By Chris Revelle | TV | April 11, 2025
Hacks returned to Max on Thursday with a double-episode fourth season premiere that picks up literally moments after the third season finale. Ava (Hannah Einbinder) blackmailed her boss/friend/mentor/tormentor, Deborah Vance (Jean Smart), into giving her the head writer position on Deborah’s new late-night talk show. Deborah initially promised the spot to Ava before changing her mind, unnerved by the amount of attention and pressure on her. For Ava, this was a step up into the kind of industry shark behavior Deborah has been encouraging and modeling for three seasons, making this a real I-learned-it-from-watching-you moment. For Hacks , this represented the third time the series has come full circle on the adversarial dynamic between Ava and Deborah that powers the show. While the series has found new angles, textures, and depths of this dynamic to play with, Hacks is largely retreading the same story it’s told a few times. As fun as it is to see these actors we love play these irascible characters, the motions feel too familiar to be exciting. Without Einbinder and Smart, Hacks would be a pleasant comedy stuck on the one story it knows how to tell.

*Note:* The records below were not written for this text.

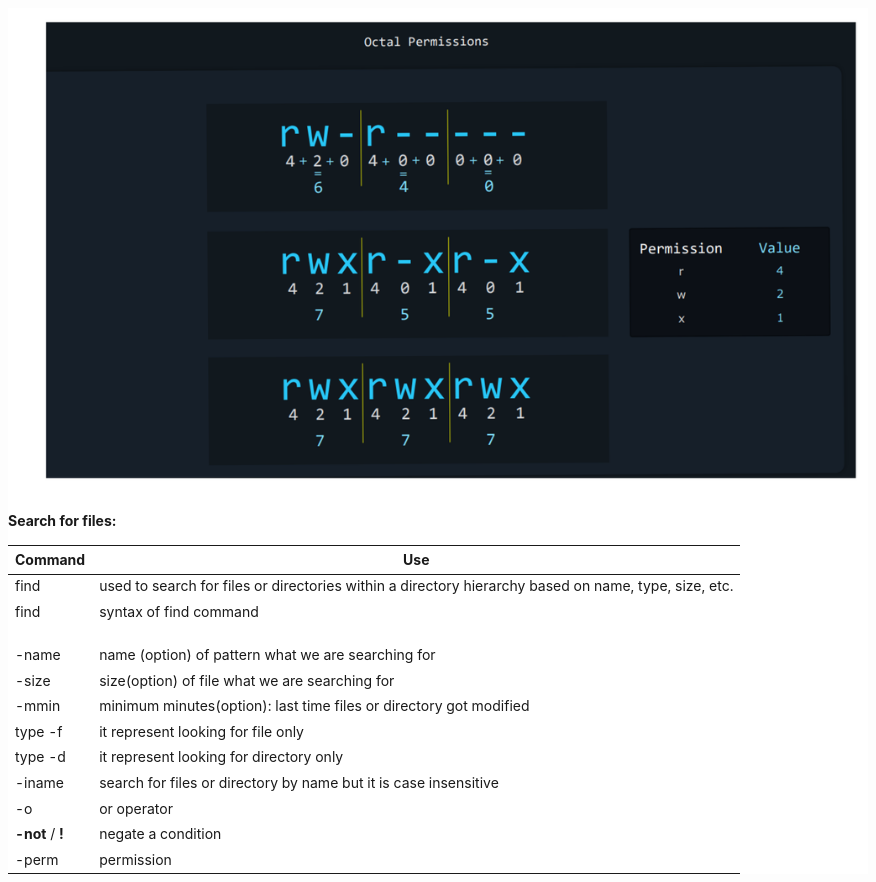 ![octal_perm_17.png](rhcsa_images/octal_perm_17.png)

**Search for files:**

| **Command** | **Use** |
| --- | --- |
| find | used to search for files or directories within a directory hierarchy based on name, type, size, etc. |
| find <path> <option> <expression> | syntax of find command |
| -name | name (option) of pattern what we are searching for |
| -size | size(option) of file what we are searching for |
| -mmin | minimum minutes(option): last time files or directory got modified |
| type -f | it represent looking for file only |
| type -d | it represent looking for directory only |
| -iname | search for files or directory by name but it is case insensitive |
| -o | or operator |
| **-not** / **\!** | negate a condition |
| -perm | permission |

The first two episodes of season four focus heavily on the fallout of this season’s Ava/Deborah power struggle and how it affects the late-night show they’re trying to launch. Deborah tries mightily to get Ava fired by sneaking Ava’s panties onto an executive’s desk and calling in a fake drug tip. They radiate tension whenever they’re in the same room and everyone can tell something is up. Forever frazzled manager Jimmy (Paul W. Downs) becomes a reluctant intermediary between Ava and Deb, trying to keep the tenuous peace by reminding them what’s at stake. Their sniping puts the production behind schedule, leaving writers un-hired, taglines un-approved, and bits unwritten. Things become untenable when New York Times Magazine does a promo piece and wants both women on the cover. This leads to a very public screaming match between the two comedians that gets uploaded to the internet in no time. Network executive extraordinaire Winnie (Helen Hunt) sits the bickering duo down to give them the tough, unsentimental facts: she needs a hit, Deborah is the only option they have or else the timeslot goes to a clip show, and so Ava and Deb need to work their fight out and get the show up on its feet. Deborah and Ava agree to work together, but once the show is over, they’ll never speak to each other again.
Seeing Deborah and Ava bicker and snipe is the reason for the season. They burn each other over pronouns, email, and shoes only to find some perfect comedic alchemy together that pushes them to the next level. With three seasons of this cycle done, viewers expect it’s inevitable that these two will back away from the brink this season and make an amazing late-night show together. However, this expectation makes yet another round of squabbling feel tired, like it’s an overlong prelude we have to sit through before they’ll finally come to their senses. Thankfully, Hacks has found interesting new layers to our gals’ situation. Deborah isn’t merely having a narcissistic fit of pique, she’s terrified that the new comedic persona Ava helped her create is too niche to succeed on a mainstream product like a late-night show. Ava wants to spread her wings and step into a bigger role as head writer, but seems largely unsure what that means. She clings to Deborah because she loves what they’ve built together, but she doesn’t have a lot of direction aside from that.
Einbinder and Smart are as fantastic together as they’ve always been. They elevate the repetitive arguments and mutual sabotage into scenes that hit a snarky tone one moment and a poignant one the next. Their rivalry never feels too nasty because both performers add in enough warmth and love between these characters, as toxic as it might be. Hacks wisely expands its cast and fills in space around the leads with fantastic supporting characters. Hunt is a hoot as the unsparing Winnie, who provides much-needed pressure to give Hacks stakes. Downs is a natural as the simpering Jimmy, who’s finally getting a management company off the ground with the daffy Kayla (Meg Stalter, born to play a chaos agent). Robby Hoffman joins the cast as Kaylee’s new assistant Randi, a formerly Hassidic woman who just saw a movie for the first time and is tickled by the use of landlines. With some delightful little details like a comedian with an Arli$$ rewatch podcast, Hacks plays with an absurd Hollywood world similar to The Other Two but with a much softer tone.
Hacks’ plotting feels repetitive, and it’s often more fun than laugh-out-loud funny, but the combined talents of the leads and the supporting cast make for a great time. Jean Smart is a national treasure, after all. It’s an excellent excuse to spend time with characters we love, played by actors we adore.